Gleich zu Beginn seiner Amtszeit wollte Pedro Sánchez damit öffentlichkeitswirksam punkten: In seinem ersten Fernsehinterview im Juni 2017 kündigte
Spaniens sozialistischer Premier an,
die Überreste des 1975 verstorbenen Diktators Francisco Franco
umzubetten
. Noch vor der Sommerpause sollten sie aus dem
Valle de los Caídos, dem monumentalen Grabmal im Guadarrama-Gebirge
50 Kilometer nordwestlich von Madrid, exhumiert werden. Doch ein
halbes Jahr später liegen die Knochen immer noch an der gleichen
Stelle: bestattet unter einer schlichten Granitplatte in
einer Felsenkirche, die ein 155 Meter hohes Betonkreuz krönt. Ein paar Wochenendausflügler machen heimlich Selfies davor. Als die
Wächterin wegschaut, reckt einer den Arm zum faschistischen Gruß.

Just
solche Bilder wollte Sánchez mit seinem Vorstoß vermeiden. Als
Pilgerstätte Franco-Getreuer gilt das Mahnmal vielen als
sichtbarstes Zeichen einer immer noch mangelhaften Aufarbeitung der
fast vierzigjährigen Diktatur.

Franco selbst hatte den Bau in Auftrag gegeben – als Mahnmal seines Sieges im Bürgerkrieg (1936 bis 1939). Im
Inneren der in den Fels gesprengten Basilika huldigen Marienkapellen
den Schutzpatroninnen der spanischen Heere. In den Seitenkapellen des
Tunnelgewölbes ruhen die Überreste von 30.000 Bürgerkriegsopfern;
Unterstützer des Putschisten ebenso wie republikanische Soldaten.
Das sei Ausdruck des Charakters der Basilika als “Mahnmal der
Versöhnung”, heißt es in der offiziellen Broschüre. Dabei konnte
von Versöhnung bei der Einweihung 1959 keine Rede sein.
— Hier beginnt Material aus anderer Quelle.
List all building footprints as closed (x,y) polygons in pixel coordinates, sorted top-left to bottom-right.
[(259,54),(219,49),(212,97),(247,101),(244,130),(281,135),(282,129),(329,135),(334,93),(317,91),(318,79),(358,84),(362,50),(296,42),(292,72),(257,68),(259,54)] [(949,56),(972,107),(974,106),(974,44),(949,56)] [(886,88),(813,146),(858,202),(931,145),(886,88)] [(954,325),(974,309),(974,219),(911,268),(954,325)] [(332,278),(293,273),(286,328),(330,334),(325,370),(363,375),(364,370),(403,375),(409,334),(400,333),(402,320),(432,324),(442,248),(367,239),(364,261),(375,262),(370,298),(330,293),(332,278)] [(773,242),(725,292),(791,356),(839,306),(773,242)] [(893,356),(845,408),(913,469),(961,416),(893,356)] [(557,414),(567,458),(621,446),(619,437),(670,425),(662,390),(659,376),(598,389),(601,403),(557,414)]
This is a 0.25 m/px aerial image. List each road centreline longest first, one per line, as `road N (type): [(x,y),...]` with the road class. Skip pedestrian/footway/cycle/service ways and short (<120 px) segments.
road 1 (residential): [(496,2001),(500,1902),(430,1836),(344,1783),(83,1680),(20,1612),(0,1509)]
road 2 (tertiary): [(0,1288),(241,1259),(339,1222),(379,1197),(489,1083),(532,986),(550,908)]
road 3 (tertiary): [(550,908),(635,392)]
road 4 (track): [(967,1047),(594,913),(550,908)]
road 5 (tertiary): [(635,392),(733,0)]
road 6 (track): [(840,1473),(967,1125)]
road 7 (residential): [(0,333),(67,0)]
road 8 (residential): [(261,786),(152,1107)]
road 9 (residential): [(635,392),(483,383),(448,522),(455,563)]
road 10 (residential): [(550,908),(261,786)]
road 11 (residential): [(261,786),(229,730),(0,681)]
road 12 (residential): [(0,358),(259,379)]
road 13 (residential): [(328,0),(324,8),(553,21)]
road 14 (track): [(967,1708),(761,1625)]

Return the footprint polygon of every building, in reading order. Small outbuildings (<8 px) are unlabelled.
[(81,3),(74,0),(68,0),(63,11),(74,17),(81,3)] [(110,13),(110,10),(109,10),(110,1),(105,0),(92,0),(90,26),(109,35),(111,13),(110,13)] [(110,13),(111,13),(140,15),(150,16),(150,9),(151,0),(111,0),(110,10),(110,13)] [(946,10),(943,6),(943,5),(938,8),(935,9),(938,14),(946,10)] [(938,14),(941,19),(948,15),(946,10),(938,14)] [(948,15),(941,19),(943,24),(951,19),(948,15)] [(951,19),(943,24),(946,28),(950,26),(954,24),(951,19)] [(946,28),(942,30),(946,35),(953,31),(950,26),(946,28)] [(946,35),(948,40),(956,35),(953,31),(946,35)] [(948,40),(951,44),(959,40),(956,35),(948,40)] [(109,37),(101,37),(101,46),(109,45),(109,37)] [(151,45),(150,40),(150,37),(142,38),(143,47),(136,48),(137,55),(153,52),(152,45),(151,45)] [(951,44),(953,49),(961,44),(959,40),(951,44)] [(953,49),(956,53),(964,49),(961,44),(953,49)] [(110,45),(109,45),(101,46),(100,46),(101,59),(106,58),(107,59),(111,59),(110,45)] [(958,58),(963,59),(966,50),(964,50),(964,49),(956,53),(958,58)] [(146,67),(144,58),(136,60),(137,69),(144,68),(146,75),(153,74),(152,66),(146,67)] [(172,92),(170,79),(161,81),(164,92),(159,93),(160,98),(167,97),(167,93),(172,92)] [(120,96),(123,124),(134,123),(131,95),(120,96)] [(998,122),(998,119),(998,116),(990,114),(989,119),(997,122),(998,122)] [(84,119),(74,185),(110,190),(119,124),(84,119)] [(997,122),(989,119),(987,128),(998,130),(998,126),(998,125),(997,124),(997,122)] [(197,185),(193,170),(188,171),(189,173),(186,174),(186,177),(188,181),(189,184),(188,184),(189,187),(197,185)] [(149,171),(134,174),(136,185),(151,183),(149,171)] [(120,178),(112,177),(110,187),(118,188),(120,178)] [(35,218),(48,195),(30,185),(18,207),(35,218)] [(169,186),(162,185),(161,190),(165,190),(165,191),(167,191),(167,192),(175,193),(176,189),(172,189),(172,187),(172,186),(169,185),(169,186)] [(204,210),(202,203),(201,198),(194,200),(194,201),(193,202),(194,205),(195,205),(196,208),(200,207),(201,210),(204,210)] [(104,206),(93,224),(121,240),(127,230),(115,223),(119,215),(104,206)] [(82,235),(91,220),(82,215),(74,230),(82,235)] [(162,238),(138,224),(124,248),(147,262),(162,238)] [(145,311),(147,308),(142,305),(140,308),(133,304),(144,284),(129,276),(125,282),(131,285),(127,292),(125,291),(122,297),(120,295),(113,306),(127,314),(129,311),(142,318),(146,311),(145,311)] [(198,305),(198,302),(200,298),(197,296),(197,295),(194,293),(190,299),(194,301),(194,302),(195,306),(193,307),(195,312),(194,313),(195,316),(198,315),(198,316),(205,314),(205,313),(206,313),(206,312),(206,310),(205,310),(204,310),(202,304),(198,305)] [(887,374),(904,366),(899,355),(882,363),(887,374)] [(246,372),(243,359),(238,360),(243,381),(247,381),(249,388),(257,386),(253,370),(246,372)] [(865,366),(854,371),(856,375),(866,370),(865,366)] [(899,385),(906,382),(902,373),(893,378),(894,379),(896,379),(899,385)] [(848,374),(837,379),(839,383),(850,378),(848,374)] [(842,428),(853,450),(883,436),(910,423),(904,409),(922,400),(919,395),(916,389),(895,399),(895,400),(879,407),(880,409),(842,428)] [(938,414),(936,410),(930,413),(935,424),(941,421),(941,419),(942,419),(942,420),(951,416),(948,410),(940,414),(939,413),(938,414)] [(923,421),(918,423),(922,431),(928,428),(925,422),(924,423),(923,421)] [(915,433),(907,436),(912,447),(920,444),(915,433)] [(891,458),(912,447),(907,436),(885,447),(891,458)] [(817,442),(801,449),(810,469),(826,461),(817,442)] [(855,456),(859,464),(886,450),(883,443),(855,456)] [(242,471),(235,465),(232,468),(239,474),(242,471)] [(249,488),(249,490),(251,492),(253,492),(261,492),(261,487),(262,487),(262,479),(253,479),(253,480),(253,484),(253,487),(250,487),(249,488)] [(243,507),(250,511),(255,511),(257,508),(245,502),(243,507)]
Eigentlich schien alles geklärt

Unterstützer
der spanischen Republik wurden unter Franco strafrechtlich verfolgt. Die Basilika war unter anderem von republikanischen Zwangsarbeitern
gebaut worden, die Überreste der republikanischen Toten hatte man
teils ohne Genehmigung ihrer Familien dorthin gekarrt. Heute ist es
nach Ansicht von Historikern vor allem die Präsenz des Diktators selbst,
die eine andere Lesart als die der Verherrlichung seines Regimes
erschwert. Bereits 2011 forderte eine von Sánchez’ Parteikollegen
José-Luis Rodríguez Zapatero eingesetzte Kommission die Umbettung,
eine Ausstellung sollte den notwendigen Kontext zur historischen
Einordnung des Bauwerks liefern.

Für beides schien es zuletzt einen
breiten Konsens zu geben. Im Mai 2017 hatte das spanische Parlament
die damals noch amtierende Regierung unter Mariano Rajoy um Umsetzung des
Gutachtens gebeten, lediglich die konservative PP und ein paar
regionale Parteien hatten sich enthalten. Wohl auch
deswegen erschien Sánchez der Vorstoß als opportuner Auftakt
seiner Amtszeit: ein symbolpolitischer Akt mit geringen politischen
Kosten – und großer Breitenwirkung. Doch der Premier
hatte die Rechnung ohne die sieben Enkel des Diktators gemacht – und
ohne den Benediktinerorden, der seit 1958 mit der seelsorgerischen
Pflege des Grabmals beauftragt ist. Beide blockieren Sánchez’ Prestigeprojekt, bisher erfolgreich.

“Blamage ersten Ranges”

Laut Dekret
sollten Francos sterbliche Überreste seiner Familie übergeben
werden
, um sie in deren Grab auf dem Pardo-Friedhof bei Madrid
beizusetzen, fernab der Öffentlichkeit. Doch die Enkel bevorzugten
als letzte Ruhestätte die Familiengruft in der Almudena-Kathedrale,
der Bischofskirche des Erzbistums Madrid. Hier, im Herzen der
Hauptstadt, ließ sich das spanische Königspaar trauen, prominenter
kann man als Toter kaum ruhen.

Offensichtlich war der Regierung unter
Sánchez die Existenz dieses Grabes nicht bekannt. In den Augen des
Kirchenjournalisten José Manuel Vidal eine “Blamage ersten
Ranges”, die zu einem kirchenpolitischen Eiertanz führte. “Rein
kirchenrechtlich kann das Anrecht eines Christen auf eine Grabstätte
nicht verweigert werden – ganz egal, um wen es sich handelt”, sagt
Vidal. “Gleichzeitig bemüht sich die spanische Amtskirche unter
Franziskus um einen politisch neutralen Kurs und will nicht als
Fürsprecherin der politischen Rechten gelten.” Kaum eine Debatte
sei dabei so heikel wie der Umgang mit dem toten Diktator. Die
katholische Kirche war nicht nur zunächst einer der wichtigsten
Stützpfeiler der Franco­-Diktatur – in den Nullerjahren hat sie
sich auch als Widersacherin der sozialistischen Regierung von Zapatero
profiliert und zu Großdemos gegen dessen Gesellschaftsreformen
aufgerufen.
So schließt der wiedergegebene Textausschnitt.